The AAUP does not, as Wood implies, have a principle that enables faculty to “de-select” conservatives appointees to faculty appointments, although AAUP president Nelson did express reluctance to support the appointment to a faculty position of a “holocaust denier.” I didn’t agree at the time but many understandably would. Regardless, I think that Wood might agree that there is no sound basis for linking holocaust denials to a general principle about conservatives.
Moreover, Nelson has endorsed the present report, which, once again, states that “The fundamental principle is that all academic personnel decisions, including new appointments and renewal of appointments, should rest on considerations that demonstrably pertain to the effective performance of the academic’s professional responsibilities.” This principle entirely precludes reliance on political criteria in making faculty appointments.
Perhaps I can best clarify our basic disagreement with Wood if I begin with another statement on which we agree: “it makes no sense for an administration to discipline a faculty member for an off-campus statement that the faculty member could freely make on campus.”
We might also agree that, with the qualification and clarification that follow, faculty members might be disciplined for saying on campus something that they might say freely off-campus.
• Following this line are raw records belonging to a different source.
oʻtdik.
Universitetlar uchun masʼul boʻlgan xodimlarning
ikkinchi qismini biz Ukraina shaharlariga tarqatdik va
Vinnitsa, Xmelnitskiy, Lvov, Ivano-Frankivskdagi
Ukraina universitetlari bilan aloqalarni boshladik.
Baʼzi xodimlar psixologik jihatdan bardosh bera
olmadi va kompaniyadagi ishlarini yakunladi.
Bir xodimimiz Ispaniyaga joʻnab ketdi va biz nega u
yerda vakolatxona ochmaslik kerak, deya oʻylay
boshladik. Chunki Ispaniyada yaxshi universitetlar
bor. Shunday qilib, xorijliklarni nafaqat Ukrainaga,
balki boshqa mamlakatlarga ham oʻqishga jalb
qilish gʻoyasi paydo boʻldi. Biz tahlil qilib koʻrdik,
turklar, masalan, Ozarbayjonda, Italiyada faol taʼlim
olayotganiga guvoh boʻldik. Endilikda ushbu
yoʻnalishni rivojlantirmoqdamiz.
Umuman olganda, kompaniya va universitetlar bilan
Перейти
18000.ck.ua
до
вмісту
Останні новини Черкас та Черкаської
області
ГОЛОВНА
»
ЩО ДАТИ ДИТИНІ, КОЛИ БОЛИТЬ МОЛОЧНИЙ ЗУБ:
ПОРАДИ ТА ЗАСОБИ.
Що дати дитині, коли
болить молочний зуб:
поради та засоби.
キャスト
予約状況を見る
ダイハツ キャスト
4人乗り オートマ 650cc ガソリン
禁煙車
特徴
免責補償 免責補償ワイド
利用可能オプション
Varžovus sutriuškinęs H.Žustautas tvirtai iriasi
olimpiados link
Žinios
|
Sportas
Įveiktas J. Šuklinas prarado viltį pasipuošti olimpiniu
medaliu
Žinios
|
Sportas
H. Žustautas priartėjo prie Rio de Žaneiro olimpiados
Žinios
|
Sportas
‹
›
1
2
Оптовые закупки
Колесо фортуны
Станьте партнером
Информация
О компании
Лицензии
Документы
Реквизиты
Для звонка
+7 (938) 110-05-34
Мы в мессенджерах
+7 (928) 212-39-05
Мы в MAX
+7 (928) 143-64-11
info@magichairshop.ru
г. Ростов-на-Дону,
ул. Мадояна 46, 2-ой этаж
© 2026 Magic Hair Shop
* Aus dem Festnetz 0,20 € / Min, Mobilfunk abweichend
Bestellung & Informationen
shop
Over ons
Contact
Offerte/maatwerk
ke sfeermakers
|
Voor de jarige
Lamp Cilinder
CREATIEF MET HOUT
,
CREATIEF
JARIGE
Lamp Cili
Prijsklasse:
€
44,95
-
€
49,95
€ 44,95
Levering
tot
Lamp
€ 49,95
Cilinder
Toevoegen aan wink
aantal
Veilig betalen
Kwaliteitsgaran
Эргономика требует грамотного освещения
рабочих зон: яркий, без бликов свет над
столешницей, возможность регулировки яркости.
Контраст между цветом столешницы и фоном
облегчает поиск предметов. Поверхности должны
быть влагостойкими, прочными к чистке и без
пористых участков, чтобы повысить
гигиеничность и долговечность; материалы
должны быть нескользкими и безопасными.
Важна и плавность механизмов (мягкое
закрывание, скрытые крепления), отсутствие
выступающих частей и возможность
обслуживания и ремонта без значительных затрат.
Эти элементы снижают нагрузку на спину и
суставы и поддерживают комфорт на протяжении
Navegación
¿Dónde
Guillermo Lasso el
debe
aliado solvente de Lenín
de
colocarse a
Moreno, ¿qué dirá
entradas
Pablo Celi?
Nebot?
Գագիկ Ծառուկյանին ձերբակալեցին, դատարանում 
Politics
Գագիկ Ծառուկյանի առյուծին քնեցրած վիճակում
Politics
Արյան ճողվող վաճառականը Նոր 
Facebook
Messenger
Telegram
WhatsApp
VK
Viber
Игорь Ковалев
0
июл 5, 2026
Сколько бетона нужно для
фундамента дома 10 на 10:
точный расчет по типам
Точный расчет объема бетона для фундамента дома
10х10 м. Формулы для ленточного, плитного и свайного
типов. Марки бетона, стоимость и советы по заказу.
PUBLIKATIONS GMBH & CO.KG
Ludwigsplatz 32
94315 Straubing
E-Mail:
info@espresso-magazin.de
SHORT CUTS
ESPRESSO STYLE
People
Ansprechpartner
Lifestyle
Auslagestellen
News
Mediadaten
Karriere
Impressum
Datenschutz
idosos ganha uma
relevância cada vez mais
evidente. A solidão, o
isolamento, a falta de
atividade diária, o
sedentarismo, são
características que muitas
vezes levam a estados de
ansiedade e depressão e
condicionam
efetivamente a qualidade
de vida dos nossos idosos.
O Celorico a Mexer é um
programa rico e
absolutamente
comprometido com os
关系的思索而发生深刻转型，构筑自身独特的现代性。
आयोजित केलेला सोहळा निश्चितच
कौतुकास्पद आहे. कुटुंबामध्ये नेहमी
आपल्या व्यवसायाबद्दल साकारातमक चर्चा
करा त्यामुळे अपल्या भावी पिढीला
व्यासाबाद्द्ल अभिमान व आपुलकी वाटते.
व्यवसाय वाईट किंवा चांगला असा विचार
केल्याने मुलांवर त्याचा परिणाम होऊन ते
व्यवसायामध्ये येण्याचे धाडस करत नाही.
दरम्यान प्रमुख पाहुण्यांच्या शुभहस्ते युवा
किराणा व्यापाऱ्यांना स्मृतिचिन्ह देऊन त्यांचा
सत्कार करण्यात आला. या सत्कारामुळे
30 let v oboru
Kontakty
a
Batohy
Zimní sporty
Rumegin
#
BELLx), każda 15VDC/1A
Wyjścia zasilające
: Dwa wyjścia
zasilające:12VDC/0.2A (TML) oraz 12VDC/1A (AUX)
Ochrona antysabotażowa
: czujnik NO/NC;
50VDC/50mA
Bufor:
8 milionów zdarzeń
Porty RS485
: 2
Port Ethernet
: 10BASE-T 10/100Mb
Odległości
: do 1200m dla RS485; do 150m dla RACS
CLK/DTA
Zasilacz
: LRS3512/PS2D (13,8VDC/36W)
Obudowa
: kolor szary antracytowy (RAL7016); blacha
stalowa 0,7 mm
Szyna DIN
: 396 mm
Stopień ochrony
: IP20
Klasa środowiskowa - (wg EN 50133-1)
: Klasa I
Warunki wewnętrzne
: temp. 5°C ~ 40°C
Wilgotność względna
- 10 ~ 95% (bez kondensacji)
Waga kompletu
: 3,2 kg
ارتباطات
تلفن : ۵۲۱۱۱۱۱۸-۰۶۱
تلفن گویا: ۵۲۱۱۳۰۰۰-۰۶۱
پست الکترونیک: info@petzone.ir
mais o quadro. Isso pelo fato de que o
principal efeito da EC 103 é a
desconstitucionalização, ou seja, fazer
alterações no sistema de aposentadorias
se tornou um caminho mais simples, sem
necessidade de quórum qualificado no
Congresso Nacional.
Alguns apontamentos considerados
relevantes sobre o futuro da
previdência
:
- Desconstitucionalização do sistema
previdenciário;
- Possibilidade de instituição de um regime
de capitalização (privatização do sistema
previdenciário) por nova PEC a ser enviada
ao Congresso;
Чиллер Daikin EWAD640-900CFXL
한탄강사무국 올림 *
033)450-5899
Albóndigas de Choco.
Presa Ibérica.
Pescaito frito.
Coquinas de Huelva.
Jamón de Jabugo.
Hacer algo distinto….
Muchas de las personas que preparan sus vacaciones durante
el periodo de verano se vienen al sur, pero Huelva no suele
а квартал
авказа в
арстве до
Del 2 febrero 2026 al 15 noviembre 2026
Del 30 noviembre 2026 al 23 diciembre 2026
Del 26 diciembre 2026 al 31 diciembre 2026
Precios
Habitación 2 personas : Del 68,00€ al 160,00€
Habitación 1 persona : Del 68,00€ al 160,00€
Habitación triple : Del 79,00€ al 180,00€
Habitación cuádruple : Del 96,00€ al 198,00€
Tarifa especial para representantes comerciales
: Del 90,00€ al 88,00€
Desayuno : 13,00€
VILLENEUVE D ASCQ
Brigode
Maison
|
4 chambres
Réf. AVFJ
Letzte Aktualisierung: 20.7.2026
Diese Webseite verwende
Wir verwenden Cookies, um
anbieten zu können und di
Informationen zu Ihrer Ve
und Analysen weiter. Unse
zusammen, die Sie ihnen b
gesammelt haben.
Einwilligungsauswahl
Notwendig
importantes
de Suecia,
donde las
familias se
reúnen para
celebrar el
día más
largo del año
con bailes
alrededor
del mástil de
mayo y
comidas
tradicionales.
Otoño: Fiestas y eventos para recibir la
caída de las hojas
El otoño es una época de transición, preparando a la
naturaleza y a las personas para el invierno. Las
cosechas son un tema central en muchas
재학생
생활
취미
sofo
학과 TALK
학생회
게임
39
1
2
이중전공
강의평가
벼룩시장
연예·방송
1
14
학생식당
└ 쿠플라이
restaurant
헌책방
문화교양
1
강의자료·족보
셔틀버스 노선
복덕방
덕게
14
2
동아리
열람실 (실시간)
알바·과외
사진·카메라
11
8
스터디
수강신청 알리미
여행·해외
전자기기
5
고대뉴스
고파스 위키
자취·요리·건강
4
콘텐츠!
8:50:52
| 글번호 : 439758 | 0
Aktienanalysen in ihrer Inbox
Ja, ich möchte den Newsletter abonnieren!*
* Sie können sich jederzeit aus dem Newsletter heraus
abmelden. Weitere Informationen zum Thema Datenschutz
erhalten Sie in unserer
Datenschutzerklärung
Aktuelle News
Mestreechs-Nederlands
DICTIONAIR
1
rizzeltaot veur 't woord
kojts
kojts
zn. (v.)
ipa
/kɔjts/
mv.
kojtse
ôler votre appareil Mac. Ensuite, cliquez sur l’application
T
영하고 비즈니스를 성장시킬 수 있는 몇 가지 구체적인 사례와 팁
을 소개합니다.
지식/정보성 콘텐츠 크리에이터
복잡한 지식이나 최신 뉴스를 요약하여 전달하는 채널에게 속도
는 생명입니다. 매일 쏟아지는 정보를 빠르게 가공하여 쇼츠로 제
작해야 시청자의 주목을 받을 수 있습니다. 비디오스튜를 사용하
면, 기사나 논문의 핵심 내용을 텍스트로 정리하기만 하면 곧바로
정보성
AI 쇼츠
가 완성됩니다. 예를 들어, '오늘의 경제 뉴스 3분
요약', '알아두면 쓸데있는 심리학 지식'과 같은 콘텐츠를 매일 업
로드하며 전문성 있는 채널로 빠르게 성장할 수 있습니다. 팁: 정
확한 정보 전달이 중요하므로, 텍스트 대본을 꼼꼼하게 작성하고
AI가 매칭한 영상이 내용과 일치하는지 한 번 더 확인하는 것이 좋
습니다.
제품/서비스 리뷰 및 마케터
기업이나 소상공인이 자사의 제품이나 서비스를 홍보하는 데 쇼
The scope of the First Amendment is broader than the scope of academic freedom because academic freedom protects professional speech and when faculty speak within their area of professional competence they are expected to speak with professional competence and care.
The qualification is “within their area of professional competence.” For the AAUP, the distinction between intramural and extramural utterances is not geographical but substantive. That is why a modern historian is professionally responsible for promoting holocaust denial, in or out of the university, where an engineer is not. Or why the engineer may be responsible for an erroneous statement about a bridge failure that a sociology professor may utter mistakenly but without penalty.
The clarification, on which we likely disagree, concerns the term professional care. We do not believe that professionally careful speech is necessarily balanced, temperate or dispassionate. We do believe that professionally careful speech strives for accuracy and intellectual honesty and respects the rights of others to disagree; though it does not necessarily respect the substance of their opinions.
If faculty members are not free to vigorously advocate their views, subject to these standards of professional care, then we will have quietly returned to the age of McCarthyism. For, as Fritz Machlup observed in a 1956 essay quoted in our report, if faculty members are sanctioned for what they write or say they “may no longer be able effectively to question and challenge accepted doctrines or effectively to defend challenged doctrines.”
A university in which faculty are free to question, to challenge, and to defend, but never to impose, ideas and policies pertinent to their classes and professional expertise, is not a politicized university; it is an intellectually vibrant university and the only sort of university worthy of the name.